▸ **TASK INSTRUCTIONS**: Every record is to be duplicated exactly as it reads, without its images.

▸ **INFORMATION SHOWN**:
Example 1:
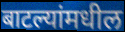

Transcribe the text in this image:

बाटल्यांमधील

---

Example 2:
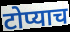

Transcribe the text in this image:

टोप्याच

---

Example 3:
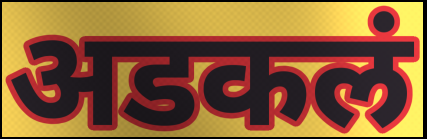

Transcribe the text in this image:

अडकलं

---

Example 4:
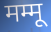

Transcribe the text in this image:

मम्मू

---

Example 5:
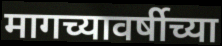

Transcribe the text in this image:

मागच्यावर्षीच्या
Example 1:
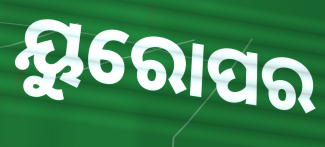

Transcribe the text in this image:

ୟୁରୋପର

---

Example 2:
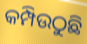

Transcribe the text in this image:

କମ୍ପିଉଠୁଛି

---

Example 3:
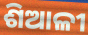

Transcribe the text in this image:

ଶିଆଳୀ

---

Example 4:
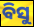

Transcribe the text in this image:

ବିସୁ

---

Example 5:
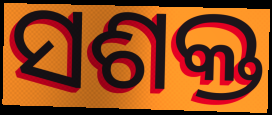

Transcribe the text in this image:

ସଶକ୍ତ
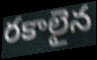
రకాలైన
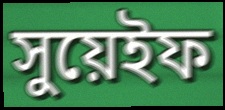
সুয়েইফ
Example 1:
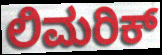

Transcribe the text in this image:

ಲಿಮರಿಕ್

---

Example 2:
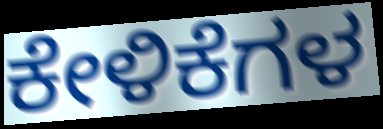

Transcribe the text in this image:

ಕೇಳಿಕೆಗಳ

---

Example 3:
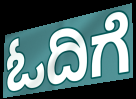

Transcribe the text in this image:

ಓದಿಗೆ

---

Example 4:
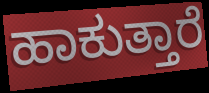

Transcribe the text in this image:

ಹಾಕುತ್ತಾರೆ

▸ **RESULT OF THE EXERCISE**:
Example 1:

Transcribe the text in this image:

बाटल्यांमधील

---

Example 2:

Transcribe the text in this image:

टोप्याच

---

Example 3:

Transcribe the text in this image:

अडकलं

---

Example 4:

Transcribe the text in this image:

मम्मू

---

Example 5:

Transcribe the text in this image:

मागच्यावर्षीच्या
Example 1:

Transcribe the text in this image:

ୟୁରୋପର

---

Example 2:

Transcribe the text in this image:

କମ୍ପିଉଠୁଛି

---

Example 3:

Transcribe the text in this image:

ଶିଆଳୀ

---

Example 4:

Transcribe the text in this image:

ବିସୁ

---

Example 5:

Transcribe the text in this image:

ସଶକ୍ତ
రకాలైన
সুয়েইফ
Example 1:

Transcribe the text in this image:

ಲಿಮರಿಕ್

---

Example 2:

Transcribe the text in this image:

ಕೇಳಿಕೆಗಳ

---

Example 3:

Transcribe the text in this image:

ಓದಿಗೆ

---

Example 4:

Transcribe the text in this image:

ಹಾಕುತ್ತಾರೆ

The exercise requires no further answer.